(Problem details)
Resume the biography of Maxwell W. Strange, picking up after its last sentence.

-- start Selected passage --

Ontario MPP
- In office 1867–1871
- Preceded by: Riding established
- Succeeded by: William Robinson
- Constituency: Kingston

Personal details
- Born: March 22, 1820 Kingston, Ontario
- Died: September 28, 1880 (aged 60)
- Party: Conservative
- Spouse: Charlotte Anna Campbell ​ ​(m. 1849)​
- Relations: Orlando Strange, brother

= Maxwell W. Strange =

Canadian politician

Maxwell William Strange (March 22, 1820 – September 28, 1880) was an Ontario lawyer and political figure. He represented Kingston in the Legislative Assembly of Ontario from 1867 to 1871 as a Conservative member.

-- end Selected passage --
-- start Entries provided --

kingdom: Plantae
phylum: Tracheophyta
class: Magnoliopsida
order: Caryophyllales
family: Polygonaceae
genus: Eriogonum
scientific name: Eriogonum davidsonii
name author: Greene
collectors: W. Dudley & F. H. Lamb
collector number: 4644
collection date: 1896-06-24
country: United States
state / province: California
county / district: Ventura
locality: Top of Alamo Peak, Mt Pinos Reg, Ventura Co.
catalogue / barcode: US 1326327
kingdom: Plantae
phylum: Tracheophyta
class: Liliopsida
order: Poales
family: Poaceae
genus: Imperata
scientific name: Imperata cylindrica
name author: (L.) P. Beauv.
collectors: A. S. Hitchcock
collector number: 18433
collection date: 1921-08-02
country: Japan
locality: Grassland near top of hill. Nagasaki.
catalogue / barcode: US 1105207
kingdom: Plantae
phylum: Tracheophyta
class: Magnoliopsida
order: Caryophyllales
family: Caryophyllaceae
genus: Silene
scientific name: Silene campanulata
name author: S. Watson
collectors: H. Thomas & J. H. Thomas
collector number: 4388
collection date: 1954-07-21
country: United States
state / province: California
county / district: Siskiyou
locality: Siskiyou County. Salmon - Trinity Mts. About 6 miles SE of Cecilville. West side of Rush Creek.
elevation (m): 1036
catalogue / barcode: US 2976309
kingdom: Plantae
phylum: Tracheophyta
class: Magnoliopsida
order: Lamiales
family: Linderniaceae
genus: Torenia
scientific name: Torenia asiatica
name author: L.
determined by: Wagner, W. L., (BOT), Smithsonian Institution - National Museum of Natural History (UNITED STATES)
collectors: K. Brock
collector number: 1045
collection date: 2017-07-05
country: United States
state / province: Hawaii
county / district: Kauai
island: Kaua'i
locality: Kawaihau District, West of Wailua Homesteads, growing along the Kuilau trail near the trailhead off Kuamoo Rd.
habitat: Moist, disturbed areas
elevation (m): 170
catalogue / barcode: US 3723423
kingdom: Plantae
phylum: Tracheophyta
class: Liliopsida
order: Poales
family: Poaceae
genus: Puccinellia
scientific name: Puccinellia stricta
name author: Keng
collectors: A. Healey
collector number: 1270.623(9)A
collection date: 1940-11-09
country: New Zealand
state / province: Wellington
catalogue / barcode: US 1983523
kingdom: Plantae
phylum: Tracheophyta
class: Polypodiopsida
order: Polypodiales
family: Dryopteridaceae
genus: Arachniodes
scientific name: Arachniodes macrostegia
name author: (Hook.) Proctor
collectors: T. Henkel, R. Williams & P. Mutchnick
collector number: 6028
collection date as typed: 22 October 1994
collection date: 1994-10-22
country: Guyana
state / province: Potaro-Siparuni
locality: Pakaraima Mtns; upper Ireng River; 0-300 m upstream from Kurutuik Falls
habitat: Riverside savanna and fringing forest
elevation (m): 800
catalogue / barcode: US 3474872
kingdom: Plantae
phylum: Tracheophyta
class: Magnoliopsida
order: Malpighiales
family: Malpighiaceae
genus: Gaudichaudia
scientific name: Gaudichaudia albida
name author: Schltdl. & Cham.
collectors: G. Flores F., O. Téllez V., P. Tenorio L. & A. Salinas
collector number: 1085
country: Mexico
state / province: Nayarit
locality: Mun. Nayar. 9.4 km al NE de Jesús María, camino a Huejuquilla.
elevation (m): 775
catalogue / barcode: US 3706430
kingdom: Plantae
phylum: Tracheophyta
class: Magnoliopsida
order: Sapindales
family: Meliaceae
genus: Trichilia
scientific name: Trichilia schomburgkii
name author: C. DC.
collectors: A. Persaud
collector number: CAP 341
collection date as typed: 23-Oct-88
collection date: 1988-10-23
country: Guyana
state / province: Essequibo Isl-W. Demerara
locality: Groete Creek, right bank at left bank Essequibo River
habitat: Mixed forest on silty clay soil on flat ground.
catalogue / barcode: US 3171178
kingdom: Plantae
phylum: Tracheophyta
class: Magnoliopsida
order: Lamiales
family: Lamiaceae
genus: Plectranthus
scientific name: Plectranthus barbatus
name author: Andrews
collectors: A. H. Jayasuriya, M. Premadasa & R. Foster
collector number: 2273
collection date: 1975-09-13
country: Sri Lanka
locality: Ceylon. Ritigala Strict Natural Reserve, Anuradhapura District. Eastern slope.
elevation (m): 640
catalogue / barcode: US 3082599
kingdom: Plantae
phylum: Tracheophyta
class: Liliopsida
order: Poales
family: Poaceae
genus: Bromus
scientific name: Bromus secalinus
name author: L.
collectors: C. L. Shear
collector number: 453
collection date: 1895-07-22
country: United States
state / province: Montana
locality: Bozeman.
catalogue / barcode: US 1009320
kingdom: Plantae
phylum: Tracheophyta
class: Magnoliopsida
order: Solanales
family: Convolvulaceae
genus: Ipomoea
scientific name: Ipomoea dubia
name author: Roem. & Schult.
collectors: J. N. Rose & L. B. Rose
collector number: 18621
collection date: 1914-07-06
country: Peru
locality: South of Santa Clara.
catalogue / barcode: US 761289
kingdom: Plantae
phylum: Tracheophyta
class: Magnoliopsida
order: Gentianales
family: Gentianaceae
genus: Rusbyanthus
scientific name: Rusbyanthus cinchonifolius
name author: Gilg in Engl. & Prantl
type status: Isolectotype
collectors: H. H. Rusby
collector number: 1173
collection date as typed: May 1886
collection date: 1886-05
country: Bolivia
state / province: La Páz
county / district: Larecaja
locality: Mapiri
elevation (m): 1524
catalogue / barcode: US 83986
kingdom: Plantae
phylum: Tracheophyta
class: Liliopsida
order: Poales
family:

-- end Entries provided --

(Response to this exercise)
He was born in Kingston in 1820, the son of John Strange who represented Frontenac in the Upper Canada assembly. Served in the Kingston Volunteer Rifles during the Rebellion of 1837. Afterwards lieutenant colonel in the Canadian Militia, commanded the Cavalry-No.3 Military District and then the Cavalry and Rifles in Kingston. Strange was called to the bar in 1845. In 1849, he married Charlotte Anna, the daughter of Dr. James Campbell and sister of Sir Alexander Campbell, Lieutenant-Governor of Ontario, 1887. In 1854, he ran unsuccessfully in Frontenac for a seat in the legislative assembly for the Province of Canada. He defeated doctor John Stewart for the seat in the provincial assembly in 1867. Strange was also a justice of the peace, a police magistrate and vice-president of the Commercial Bank. Father of seven.

His brother Orlando Sampson was a doctor and served as mayor of Kingston.

== Electoral history ==

v; t; e; 1867 Ontario general election: Kingston
Party: Candidate; Votes; %
Conservative; Maxwell W. Strange; 705; 84.63
Liberal; John Stewart; 128; 15.37
Total valid votes: 833; 37.14
Eligible voters: 2,243
Conservative pickup new district.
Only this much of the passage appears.